Achluddin Ibnu Rochim
Sebentar lagi musim penerimaan mahasiswa baru.
Siswa tamatan SMA sudah bersiap dengan segala mimpi mimpinya.
Siswa tamatan SMA sudah bersiap dengan segala mimpi mimpinya.
Masa depan seolah sudah terproyeksi di atas ubun ubun mereka. Bagaimana mereka nanti. Memilih jurusan apa. Di kampus mana. Punya pacar berapa. Setelah lulus, kerja apa. Kawin dengan anak siapa. Tinggal di regency mana. Dan seterusnya..... seterusnya.....
Semuanya indah.
Semuanya asyik.
Dan setiap mimpi indah selalu berwarna negeri dongeng, lengkap dengan kisah asmara sang pangeran dan sang puteri. Juga keberhasilan, kemewahan, serta kekuasaan. Si jahat yang dipenjara dan si pangeran yang menikah lalu bahagia selamanya.
Ending.
Novel ditutup!
Tapi tidak hanya mereka yang bermimpi.
* * * * * * * * *
## [LATIHAN SINGKAT]
Salin persis bagian tulisan tentang mimpi calon mahasiswa baru di atas, mulai dari "Semuanya asyik." dan berakhir pada "lalu bahagia selamanya.".

## [BARIS YANG DIBERIKAN]
* * * * * * * * *
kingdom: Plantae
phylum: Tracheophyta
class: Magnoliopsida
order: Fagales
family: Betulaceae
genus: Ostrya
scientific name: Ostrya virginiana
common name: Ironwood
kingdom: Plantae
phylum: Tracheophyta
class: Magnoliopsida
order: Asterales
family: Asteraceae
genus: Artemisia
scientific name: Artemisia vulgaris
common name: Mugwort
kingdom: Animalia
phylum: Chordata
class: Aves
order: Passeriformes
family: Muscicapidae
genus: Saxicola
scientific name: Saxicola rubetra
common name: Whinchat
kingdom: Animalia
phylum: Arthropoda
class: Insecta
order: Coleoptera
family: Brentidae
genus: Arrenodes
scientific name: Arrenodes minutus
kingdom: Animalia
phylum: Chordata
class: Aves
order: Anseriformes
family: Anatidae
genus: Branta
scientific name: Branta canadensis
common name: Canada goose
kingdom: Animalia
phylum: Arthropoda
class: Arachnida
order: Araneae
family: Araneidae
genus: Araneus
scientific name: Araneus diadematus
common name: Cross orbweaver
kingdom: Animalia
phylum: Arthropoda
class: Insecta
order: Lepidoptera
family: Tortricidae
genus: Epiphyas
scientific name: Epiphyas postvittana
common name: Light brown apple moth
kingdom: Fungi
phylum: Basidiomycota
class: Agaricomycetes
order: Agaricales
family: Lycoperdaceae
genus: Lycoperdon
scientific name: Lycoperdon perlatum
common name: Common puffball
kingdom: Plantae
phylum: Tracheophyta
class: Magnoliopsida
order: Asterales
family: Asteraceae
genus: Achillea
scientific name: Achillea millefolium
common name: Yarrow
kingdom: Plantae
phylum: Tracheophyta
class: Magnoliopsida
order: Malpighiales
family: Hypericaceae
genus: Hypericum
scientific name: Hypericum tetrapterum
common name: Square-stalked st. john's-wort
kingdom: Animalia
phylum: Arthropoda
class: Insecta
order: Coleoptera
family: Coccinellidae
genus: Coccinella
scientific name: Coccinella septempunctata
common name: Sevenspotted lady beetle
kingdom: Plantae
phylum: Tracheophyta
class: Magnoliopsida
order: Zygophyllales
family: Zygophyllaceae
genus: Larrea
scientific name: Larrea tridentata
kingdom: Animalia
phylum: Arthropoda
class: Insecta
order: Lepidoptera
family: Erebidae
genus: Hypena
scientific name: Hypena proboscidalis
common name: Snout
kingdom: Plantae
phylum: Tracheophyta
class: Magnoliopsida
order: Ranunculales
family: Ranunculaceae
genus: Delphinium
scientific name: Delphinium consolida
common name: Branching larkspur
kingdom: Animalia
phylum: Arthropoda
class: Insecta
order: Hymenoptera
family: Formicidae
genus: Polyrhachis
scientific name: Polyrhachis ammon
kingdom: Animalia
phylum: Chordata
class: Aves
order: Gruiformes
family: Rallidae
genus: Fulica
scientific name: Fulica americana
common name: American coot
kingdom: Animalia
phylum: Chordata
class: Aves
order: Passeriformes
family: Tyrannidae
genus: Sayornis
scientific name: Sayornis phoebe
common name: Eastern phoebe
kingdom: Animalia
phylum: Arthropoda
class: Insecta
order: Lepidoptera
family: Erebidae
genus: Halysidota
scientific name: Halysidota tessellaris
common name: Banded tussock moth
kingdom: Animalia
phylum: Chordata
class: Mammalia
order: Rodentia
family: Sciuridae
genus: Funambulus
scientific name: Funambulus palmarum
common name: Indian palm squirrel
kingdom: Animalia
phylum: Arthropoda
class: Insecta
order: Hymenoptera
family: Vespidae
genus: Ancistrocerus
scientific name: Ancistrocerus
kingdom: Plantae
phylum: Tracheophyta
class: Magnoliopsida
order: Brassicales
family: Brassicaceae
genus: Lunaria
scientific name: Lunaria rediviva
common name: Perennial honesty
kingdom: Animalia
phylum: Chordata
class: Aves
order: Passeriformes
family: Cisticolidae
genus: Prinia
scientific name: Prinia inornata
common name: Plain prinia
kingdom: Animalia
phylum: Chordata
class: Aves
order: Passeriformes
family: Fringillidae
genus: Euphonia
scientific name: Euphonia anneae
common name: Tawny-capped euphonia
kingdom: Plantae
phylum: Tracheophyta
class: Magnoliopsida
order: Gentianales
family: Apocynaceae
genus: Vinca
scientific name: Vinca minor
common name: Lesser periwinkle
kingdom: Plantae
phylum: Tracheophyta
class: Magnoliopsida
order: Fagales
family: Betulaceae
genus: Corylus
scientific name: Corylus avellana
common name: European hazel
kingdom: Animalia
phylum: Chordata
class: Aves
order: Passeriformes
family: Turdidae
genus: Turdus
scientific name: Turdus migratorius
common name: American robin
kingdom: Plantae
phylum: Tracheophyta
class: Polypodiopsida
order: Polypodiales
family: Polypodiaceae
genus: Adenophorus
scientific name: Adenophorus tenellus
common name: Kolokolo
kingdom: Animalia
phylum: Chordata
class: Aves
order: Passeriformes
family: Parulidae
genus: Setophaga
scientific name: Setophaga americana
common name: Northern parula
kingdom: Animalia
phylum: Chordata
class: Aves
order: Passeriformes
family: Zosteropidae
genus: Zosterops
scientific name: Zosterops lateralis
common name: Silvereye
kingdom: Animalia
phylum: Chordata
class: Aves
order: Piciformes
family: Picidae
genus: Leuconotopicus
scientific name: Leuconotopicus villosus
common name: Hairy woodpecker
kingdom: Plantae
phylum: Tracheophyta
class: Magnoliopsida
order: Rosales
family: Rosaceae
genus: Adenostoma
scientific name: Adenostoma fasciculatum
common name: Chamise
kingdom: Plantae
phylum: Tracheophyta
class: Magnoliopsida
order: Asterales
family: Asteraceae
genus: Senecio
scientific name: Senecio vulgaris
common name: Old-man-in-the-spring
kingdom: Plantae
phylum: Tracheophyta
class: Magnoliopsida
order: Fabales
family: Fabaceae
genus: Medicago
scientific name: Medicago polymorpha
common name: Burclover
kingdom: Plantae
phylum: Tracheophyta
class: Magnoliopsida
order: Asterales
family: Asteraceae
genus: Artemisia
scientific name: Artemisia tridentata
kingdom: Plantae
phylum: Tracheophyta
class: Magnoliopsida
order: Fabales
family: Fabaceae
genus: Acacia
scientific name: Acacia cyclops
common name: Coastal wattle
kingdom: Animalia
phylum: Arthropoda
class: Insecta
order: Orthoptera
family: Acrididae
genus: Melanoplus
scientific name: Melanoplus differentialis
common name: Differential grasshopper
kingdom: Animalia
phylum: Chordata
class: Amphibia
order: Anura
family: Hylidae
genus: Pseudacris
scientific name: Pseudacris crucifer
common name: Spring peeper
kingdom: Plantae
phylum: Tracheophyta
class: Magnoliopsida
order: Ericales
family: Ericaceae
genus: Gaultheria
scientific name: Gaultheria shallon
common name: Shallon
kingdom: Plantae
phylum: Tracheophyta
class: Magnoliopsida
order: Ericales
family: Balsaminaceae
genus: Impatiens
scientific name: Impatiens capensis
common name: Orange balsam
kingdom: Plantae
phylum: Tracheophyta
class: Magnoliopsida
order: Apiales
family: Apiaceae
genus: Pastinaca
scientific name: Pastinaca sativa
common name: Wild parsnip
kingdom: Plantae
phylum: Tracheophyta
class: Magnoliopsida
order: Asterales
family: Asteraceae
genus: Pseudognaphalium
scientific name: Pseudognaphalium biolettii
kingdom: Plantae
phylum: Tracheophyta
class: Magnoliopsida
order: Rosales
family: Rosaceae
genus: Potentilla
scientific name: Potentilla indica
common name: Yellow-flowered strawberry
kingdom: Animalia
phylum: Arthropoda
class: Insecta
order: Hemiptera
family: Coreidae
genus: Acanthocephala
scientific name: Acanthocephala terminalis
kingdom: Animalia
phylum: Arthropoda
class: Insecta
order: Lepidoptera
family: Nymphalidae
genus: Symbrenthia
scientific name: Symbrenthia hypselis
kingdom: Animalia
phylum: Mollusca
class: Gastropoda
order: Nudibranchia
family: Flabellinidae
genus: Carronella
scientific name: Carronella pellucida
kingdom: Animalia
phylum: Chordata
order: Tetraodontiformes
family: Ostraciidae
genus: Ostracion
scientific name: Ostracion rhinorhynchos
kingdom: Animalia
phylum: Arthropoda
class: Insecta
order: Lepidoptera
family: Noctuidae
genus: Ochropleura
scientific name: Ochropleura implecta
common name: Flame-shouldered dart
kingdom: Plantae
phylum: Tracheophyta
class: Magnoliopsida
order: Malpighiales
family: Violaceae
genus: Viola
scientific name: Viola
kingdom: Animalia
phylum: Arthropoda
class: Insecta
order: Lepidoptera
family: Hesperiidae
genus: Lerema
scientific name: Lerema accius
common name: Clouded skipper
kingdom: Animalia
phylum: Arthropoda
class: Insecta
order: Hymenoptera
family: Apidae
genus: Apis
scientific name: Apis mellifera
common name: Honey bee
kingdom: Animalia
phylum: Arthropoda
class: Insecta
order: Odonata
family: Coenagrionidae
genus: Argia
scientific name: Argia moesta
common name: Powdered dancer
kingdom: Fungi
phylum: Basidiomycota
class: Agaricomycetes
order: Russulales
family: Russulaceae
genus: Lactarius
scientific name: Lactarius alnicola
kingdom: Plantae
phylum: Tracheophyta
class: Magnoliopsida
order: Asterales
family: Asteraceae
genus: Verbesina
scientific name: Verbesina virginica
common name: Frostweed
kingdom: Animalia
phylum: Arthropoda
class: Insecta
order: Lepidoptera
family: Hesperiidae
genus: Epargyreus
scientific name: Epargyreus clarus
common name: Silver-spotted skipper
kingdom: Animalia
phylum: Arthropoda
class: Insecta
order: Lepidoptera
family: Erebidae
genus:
* * * * * * * * *
## [JAWABAN TUGAS]
Semuanya asyik.
Dan setiap mimpi indah selalu berwarna negeri dongeng, lengkap dengan kisah asmara sang pangeran dan sang puteri. Juga keberhasilan, kemewahan, serta kekuasaan. Si jahat yang dipenjara dan si pangeran yang menikah lalu bahagia selamanya.